◆ **WRITTEN REQUEST**
Copy the stretch of the shooting account below from "No one was apprehended" through "testimony at trial.", switching "tenant" to "occupant".
** Start SOURCE **
No one was apprehended in connection with the killing until August 6, 1973. Then, on information provided by Letitia Gonzalez, the tenant of the apartment where the shooting had occurred, the police arrested the defendants and a third man, Alberto Gordils. Gonzalez proved to be the State's sole eyewitness and gave critical testimony at trial.
Gonzalez became acquainted with the defendants more than a year before the shooting, when they were all neighbors on Grand Avenue in the Bronx. In the summer of 1973, Pagan introduced her to Alberto ("Al") Gordils. Then, slightly more than a week before the July 28, incident, Pagan and Gordils visited her apartment looking for Juan ("Johnny") Perez. She did not know where he was. The two men then asked her if she "wanted to do a job for them," which they assured her would pay well. In need of funds, she agreed, was given ten dollars, and was told to get friendly with a "guy" (Angel Ortiz) whom they subsequently pointed out to her in the neighborhood. She made Ortiz's acquaintance and socialized with him on three separate occasions in a bar, drinking liquor and smoking marijuana. Two of those times, Pagan and Gordils drove her to within two blocks of the meeting-place, and for four days in succession Gordils, in Pagan's presence, supplied her with spending money.
On July 28, 1973, Pagan and Gordils took her to a candy store and had her telephone Ortiz. Gordils took the receiver to verify Ortiz's identity and nodded affirmatively to Pagan. Gonzalez then made a date with Ortiz for approximately 8:30 P. M. and was instructed by Gordils to invite him to her home. On inquiring as to the purpose of what they were doing, Gordils said "Just do (your) job." The witness noted that, during all of her conversations with Gordils, Pagan was present.
** End SOURCE **
** Start DATA ENTRIES **
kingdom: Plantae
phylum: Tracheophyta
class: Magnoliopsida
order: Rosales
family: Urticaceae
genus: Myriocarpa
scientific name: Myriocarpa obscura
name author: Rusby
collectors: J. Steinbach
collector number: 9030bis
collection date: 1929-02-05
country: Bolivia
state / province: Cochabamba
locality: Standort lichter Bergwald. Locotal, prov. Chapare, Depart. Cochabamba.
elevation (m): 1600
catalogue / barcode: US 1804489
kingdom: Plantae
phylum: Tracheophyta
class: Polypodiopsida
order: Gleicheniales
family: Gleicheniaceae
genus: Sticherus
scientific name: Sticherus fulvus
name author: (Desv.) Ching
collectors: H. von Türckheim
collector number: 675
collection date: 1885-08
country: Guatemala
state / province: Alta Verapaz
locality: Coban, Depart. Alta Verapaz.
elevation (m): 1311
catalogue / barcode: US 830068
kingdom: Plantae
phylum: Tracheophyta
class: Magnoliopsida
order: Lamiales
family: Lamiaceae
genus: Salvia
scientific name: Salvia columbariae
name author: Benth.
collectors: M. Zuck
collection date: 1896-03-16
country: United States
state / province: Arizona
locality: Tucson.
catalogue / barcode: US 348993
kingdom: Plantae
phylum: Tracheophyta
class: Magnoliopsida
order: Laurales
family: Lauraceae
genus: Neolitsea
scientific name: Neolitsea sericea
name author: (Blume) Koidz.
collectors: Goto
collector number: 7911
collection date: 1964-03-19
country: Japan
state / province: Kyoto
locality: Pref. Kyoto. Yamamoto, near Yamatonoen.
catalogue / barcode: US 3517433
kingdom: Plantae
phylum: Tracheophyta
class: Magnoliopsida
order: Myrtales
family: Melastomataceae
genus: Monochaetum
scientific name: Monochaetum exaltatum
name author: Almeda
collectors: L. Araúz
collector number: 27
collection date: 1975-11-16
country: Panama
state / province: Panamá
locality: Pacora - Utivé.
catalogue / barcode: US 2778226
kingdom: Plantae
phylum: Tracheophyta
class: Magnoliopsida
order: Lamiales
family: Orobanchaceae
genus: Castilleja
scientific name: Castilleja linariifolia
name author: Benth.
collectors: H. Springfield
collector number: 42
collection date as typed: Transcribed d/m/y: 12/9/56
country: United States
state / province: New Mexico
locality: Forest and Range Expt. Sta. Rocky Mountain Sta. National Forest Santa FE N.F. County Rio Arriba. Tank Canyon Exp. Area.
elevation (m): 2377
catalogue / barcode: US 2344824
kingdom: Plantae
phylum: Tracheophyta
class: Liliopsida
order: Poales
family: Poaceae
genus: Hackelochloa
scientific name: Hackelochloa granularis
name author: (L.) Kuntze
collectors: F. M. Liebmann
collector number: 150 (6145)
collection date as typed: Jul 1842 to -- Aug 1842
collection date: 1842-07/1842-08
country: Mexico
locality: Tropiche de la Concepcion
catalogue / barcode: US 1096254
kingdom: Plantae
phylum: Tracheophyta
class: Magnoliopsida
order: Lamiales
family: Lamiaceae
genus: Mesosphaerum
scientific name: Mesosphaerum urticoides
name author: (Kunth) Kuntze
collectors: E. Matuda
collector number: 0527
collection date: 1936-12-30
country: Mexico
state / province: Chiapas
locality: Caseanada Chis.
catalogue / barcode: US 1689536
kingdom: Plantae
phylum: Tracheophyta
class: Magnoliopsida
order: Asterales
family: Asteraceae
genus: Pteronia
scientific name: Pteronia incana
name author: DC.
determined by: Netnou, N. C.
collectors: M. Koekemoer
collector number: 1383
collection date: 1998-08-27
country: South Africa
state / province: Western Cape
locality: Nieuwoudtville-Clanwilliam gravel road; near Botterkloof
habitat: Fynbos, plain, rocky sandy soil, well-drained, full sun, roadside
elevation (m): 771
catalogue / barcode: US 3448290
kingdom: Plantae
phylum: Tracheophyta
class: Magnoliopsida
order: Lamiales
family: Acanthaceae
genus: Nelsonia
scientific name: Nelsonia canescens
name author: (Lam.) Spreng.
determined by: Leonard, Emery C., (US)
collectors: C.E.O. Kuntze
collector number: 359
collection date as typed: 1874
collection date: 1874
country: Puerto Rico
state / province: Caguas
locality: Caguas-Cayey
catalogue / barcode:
** End DATA ENTRIES **
◆ **WRITTEN ANSWER**
No one was apprehended in connection with the killing until August 6, 1973. Then, on information provided by Letitia Gonzalez, the occupant of the apartment where the shooting had occurred, the police arrested the defendants and a third man, Alberto Gordils. Gonzalez proved to be the State's sole eyewitness and gave critical testimony at trial.